What did the role of Felicia mean to you before the production start and did it change as you began to perform her role?
Felicia Farrell is a role that has such heart and spirit and depth. I knew it had great potential and identified with it immediately. And yes, the role did change as I began to work on it because the show itself had been in development, and during that time we (the creatives and I) just got clearer and better at the specifics of Felicia’s life, her arc in the play, and her presence in the story.
What did you personally take away from this play and from your role?
I take away the idea that you can’t help who you love. Love does change everything, even if it doesn’t stay in your life always. And there is beauty, dignity, and hardship in following what you know in your heart to be true.
Do you feel that in Felicia you were representing a rising music star with its challenges or more of an African-American woman, struggling to make it in the face of bigotry?
Both. Felicia is exactly both of those things and more. She’s a rising star, an African American woman fighting racism in pursuit of her career, and she’s also a young woman in love, and the twist is that love is inextricably bound to her state of being , her dreams and her passions. Juicy stuff!
What is your take on Felicia’s decision to develop her career and leave her mentor, Huey, behind?
I think Felicia does the right thing. I think it had to be done. And I think it is one of the hardest decisions she or any other woman who wants a career makes. Sometimes you must leave something to gain what is better for you, for your spirit, in the long run. And that is exactly what Felicia Farrell had do to. Also, her time in history made separation from Huey more necessary because there was not a widely accepted place for them in society.
How much was Memphis a show about music and how much was it a show about racism and intolerance?
MEMPHIS is a show that is equal parts about music and its power, about racism and intolerance, and about true love.
On and off stage, you are an African-American female singer. 50-some years later, how do you see the changes in the society and in the entertainment industry?
In 50 years I see women having to prove nothing to be treated as equals in society and the workplace. I see less sacrifice of our relationships, bodies and spirits for our personal dreams. I see complete understanding and support of our healthcare needs. I see a younger generation of women really understanding the battle that has been fought on their behalf and treating their minds, their bodies, and their gifts with greater respect and care.

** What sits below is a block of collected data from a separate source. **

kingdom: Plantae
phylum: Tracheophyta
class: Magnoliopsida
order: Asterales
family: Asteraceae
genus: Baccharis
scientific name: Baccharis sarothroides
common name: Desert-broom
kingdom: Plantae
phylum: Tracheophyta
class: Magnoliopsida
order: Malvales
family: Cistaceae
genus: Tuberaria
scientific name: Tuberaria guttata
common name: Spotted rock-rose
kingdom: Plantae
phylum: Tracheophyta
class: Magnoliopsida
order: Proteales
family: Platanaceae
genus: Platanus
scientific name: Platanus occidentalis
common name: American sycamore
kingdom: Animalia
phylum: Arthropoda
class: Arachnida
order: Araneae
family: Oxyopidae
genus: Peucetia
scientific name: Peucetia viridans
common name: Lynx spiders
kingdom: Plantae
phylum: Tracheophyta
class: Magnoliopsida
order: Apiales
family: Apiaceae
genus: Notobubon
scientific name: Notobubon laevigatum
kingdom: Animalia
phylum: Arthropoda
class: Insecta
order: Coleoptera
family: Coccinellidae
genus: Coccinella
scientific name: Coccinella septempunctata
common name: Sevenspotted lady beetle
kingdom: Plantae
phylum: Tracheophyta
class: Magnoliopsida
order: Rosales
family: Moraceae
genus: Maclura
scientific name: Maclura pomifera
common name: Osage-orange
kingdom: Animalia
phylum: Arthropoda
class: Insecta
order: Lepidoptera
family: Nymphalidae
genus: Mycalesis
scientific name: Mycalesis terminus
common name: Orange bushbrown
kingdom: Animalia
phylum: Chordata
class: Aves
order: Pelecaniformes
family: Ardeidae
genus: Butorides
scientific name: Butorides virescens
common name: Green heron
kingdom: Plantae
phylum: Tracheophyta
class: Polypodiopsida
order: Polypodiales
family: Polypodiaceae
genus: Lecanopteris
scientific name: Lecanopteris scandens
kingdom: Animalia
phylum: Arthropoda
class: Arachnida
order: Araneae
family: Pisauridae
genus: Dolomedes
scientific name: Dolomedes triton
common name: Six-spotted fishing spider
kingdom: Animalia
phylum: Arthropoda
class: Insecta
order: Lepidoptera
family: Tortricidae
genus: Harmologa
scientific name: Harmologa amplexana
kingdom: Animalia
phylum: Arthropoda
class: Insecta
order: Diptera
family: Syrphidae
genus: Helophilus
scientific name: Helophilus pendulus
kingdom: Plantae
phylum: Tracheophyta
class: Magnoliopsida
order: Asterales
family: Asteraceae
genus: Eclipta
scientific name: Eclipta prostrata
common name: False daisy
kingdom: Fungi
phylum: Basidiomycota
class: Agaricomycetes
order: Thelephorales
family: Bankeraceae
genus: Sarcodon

We are so very lucky to be woman in history right now. We have opportunities our foremothers only dreamed of. I want to see us living the legacy they’ve helped build.
You character and you personally have one thing in common: you persevered and saw success. For Felicia, it was being a star in the 50’s and for you it is being a star in the production of Memphis. Do you have any advice for people reaching for the stars in a similar fashion nowadays?
Go to school. Tell the truth. Keep your word. Handle your money.